Start of Text shown

Pixels of BMP-24bits to Surface (Solved)

Hi!, i have a problem with SDL_CreateRGBSurfaceFrom() and SDL_CreateRGBSurfaceWithFormatFrom() functions, i have been trying to convert an array of pixels to a Surface but SDL dont let me draw well. Pixels are read each 4Bytes, on windows it is a DWORD (32bits) and RGB are 3Bytes, i think thats its the problem but now, what can i do?, am lost, i need to find a way to convert my pixels array to a Surface struct or ignore that byte but that is out of my range. Help plx!

That’s my example:

int data[25]= {
65280,255,400,255,255,
255,255,255,255,255,
255,255,255,255,255,
255,255,255,255,255,
255,255,255,255,255
};
//I try both
//SDL_Surface* menu = SDL_CreateRGBSurfaceWithFormatFrom((void*)data, 5, 5, 24, 35, SDL_PIXELFORMAT_RGB24);
SDL_Surface
menu = SDL_CreateRGBSurfaceFrom((void*)data, 5, 5, 24, 5*3, 0, 0, 0, 0);
next, i call render copy with dimensions and get this :c

RGB
imagen

The black ones are the bytes that i cannot reach with code.

It’s not clear from your question what is it you’re trying to do. But let me explain what is happening.

Each value in your data array is 4 bytes. That means that for example your 255 which is 0xff in hex is expanded to 0x000000ff. The first 5 values from your array are thus:

0x0000ff00, 0x000000ff, 0x00000190, 0x000000ff, 0x000000ff

Because this is an Intel or AMD (i.e. it’s x86 or x86_64 architecture), the way these are stored in memory is not exactly that. Each double word has its bytes swapped so instead of this in memory:

00 00 ff 00|00 00 00 ff|00 00 01 90|00 00 00 ff|00 00 00 ff

you get this:

00 ff 00 00|ff 00 00 00|90 01 00 00|ff 00 00 00|ff 00 00 00

Is you call SDL_CreateRGBSurfaceWithFormatFrom with parameters ((void*)data, 5, 5, 24, 35, SDL_PIXELFORMAT_RGB24) what you’re saying is that you want an image that’s:

  • 5 pixels wide
  • 5 pixels tall
  • uses 24 bits (3 bytes) for each RGB value
  • uses exactly 35 bytes per row
  • stores colors in R-G-B order (as opposed to, say, B-G-R)

End of Text shown
Start of Given information

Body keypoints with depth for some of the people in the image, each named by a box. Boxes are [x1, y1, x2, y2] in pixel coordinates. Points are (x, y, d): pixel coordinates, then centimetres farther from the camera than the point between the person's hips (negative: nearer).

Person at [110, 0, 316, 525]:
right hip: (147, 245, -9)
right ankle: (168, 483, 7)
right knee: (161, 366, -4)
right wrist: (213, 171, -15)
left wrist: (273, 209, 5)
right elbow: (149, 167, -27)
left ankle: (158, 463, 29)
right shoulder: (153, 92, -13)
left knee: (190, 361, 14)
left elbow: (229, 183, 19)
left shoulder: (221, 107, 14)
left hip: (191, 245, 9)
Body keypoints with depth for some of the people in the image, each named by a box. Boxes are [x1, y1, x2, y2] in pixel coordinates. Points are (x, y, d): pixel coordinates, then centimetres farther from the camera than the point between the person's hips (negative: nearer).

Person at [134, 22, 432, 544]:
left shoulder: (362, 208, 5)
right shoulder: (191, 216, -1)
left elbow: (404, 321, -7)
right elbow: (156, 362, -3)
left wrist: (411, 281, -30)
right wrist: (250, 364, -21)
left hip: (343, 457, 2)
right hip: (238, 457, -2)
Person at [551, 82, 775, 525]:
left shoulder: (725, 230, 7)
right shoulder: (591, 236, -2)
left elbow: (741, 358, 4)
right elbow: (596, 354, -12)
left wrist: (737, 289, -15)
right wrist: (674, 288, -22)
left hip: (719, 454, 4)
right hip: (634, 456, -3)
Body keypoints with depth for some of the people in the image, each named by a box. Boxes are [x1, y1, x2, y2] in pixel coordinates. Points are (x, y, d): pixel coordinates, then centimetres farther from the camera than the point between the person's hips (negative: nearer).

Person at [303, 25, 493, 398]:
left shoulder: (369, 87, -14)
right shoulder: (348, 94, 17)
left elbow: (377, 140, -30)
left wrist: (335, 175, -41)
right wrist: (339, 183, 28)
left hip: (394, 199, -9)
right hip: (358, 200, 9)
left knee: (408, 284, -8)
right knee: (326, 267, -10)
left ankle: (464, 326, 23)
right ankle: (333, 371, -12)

End of Given information

● **Actions to take**
1. According to the SDL forum thread, how many bytes does each value in the data array take up?
2. Retype the SDL forum thread from "Is you call" up to and including "to, say, B-G-R)".

● **Answers given**
1. Each value in the data array is 4 bytes.

2.
Is you call SDL_CreateRGBSurfaceWithFormatFrom with parameters ((void*)data, 5, 5, 24, 35, SDL_PIXELFORMAT_RGB24) what you’re saying is that you want an image that’s:

  • 5 pixels wide
  • 5 pixels tall
  • uses 24 bits (3 bytes) for each RGB value
  • uses exactly 35 bytes per row
  • stores colors in R-G-B order (as opposed to, say, B-G-R)